### Exercise requirements
Word for word, reproduce each line of the data below, omitting every image.

### Dataset

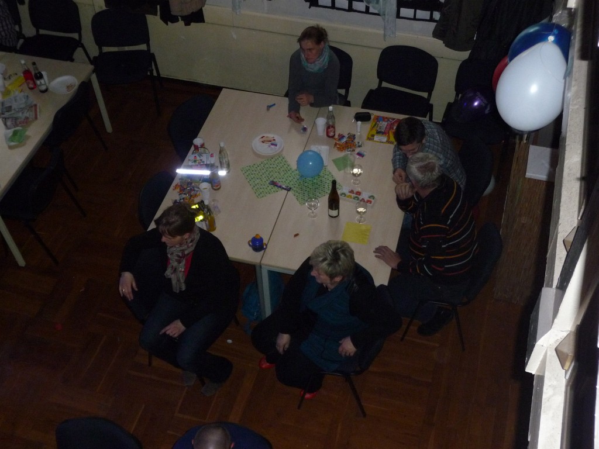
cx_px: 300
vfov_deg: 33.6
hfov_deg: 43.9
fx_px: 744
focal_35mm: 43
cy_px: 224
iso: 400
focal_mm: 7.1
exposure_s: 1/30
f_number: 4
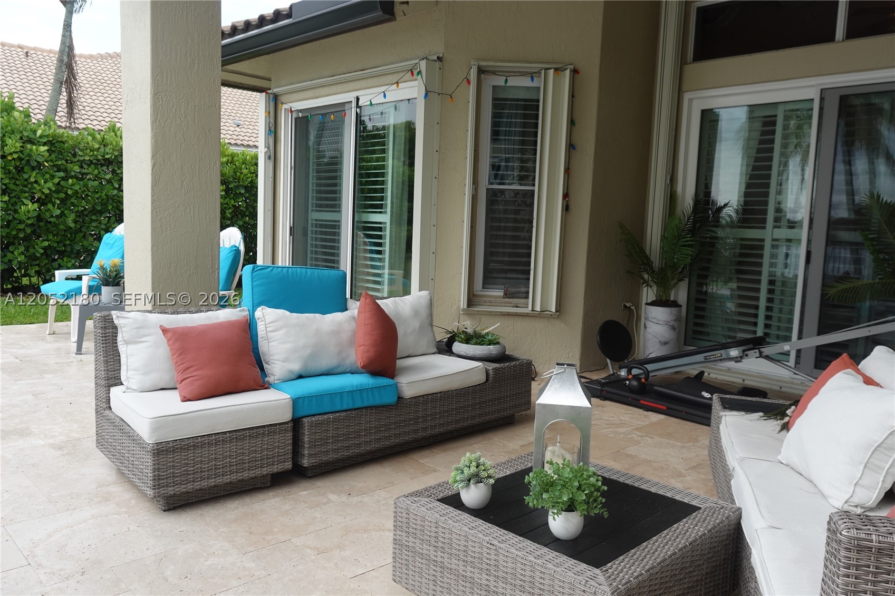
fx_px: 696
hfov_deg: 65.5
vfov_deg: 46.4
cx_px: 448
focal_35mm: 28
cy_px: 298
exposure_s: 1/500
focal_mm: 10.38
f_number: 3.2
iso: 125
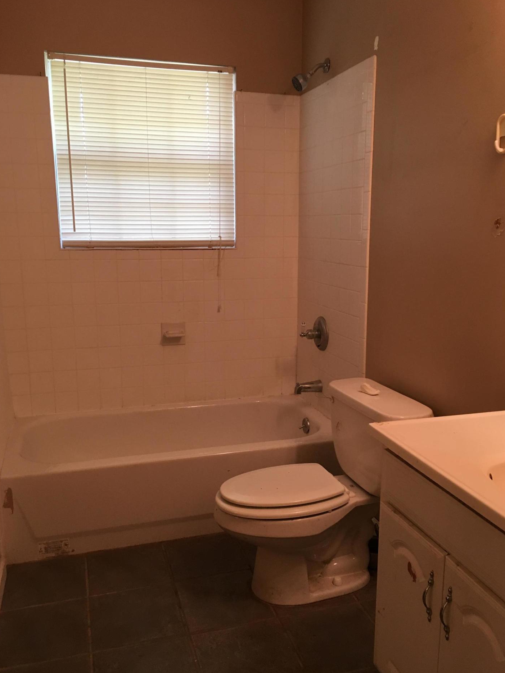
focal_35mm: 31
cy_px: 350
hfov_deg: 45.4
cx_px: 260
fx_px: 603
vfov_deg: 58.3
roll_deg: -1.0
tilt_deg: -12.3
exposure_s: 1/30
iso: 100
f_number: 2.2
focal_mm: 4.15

### Your response
cx_px: 300
vfov_deg: 33.6
hfov_deg: 43.9
fx_px: 744
focal_35mm: 43
cy_px: 224
iso: 400
focal_mm: 7.1
exposure_s: 1/30
f_number: 4
fx_px: 696
hfov_deg: 65.5
vfov_deg: 46.4
cx_px: 448
focal_35mm: 28
cy_px: 298
exposure_s: 1/500
focal_mm: 10.38
f_number: 3.2
iso: 125
focal_35mm: 31
cy_px: 350
hfov_deg: 45.4
cx_px: 260
fx_px: 603
vfov_deg: 58.3
roll_deg: -1.0
tilt_deg: -12.3
exposure_s: 1/30
iso: 100
f_number: 2.2
focal_mm: 4.15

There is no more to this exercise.